Nach den neuen Vorschriften müssen Unternehmen mit weniger als 50 Mitarbeitenden keinen eigenen Sicherheitsbeauftragten mehr benennen. Bisher lag die Grenze bei 20 Beschäftigten. Zudem können Betriebe mit bis zu 250 Arbeitnehmern künftig mit nur einer Fachkraft für Arbeitssicherheit auskommen – sofern sie nicht in Hochrisikobranchen tätig sind.
Durch die Anpassung sollen KMU jährlich rund 135 Millionen Euro einsparen. Betroffen sind über 321.000 deutsche Unternehmen, von denen der Großteil weniger als zehn Beschäftigte hat. Befürworter argumentieren, die Reform entlaste kleinere Betriebe finanziell und steigere die Effizienz.
Widerstand kommt von den Grünen und der Linken, die vor einer möglichen Zunahme von Arbeitsunfällen warnen. Experten fordern eine genaue Beobachtung der Reformfolgen und passende Nachbesserungen, falls sich die Arbeitssicherheit verschlechtert. Die Debatte spiegelt den anhaltenden Konflikt zwischen wirtschaftlichen Interessen und dem Wohl der Beschäftigten wider.

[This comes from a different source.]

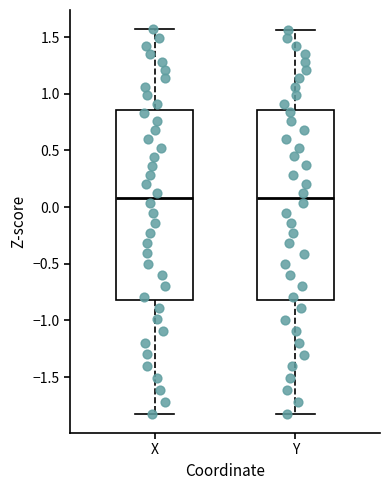

Reading left to right, transcribe this box plot: for each box, give where its median line is, the range the box spans, and where its two whiskers end, as read against the y-axis. The values are not printed on the chart, so give them approximately, as read against the axis.

X: median 0.10, box -0.80 to 0.85, whiskers -1.80 to 1.55
Y: median 0.10, box -0.80 to 0.85, whiskers -1.80 to 1.55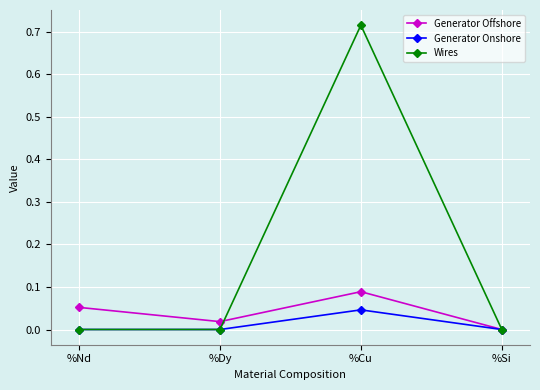

What are all the series names shown in the legend?

Generator Offshore, Generator Onshore, Wires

Die Reform ist nun in Kraft getreten und hebt die Pflicht zur Bestellung von Sicherheitsbeauftragten für tausende Kleinbetriebe auf. Zwar werden Kosteneinsparungen erwartet, doch die langfristigen Auswirkungen auf die Arbeitssicherheit bleiben ungewiss. Die Behörden müssen nun Unfallzahlen und die Einhaltung der Vorschriften überwachen, um zu prüfen, ob weitere Anpassungen nötig sind.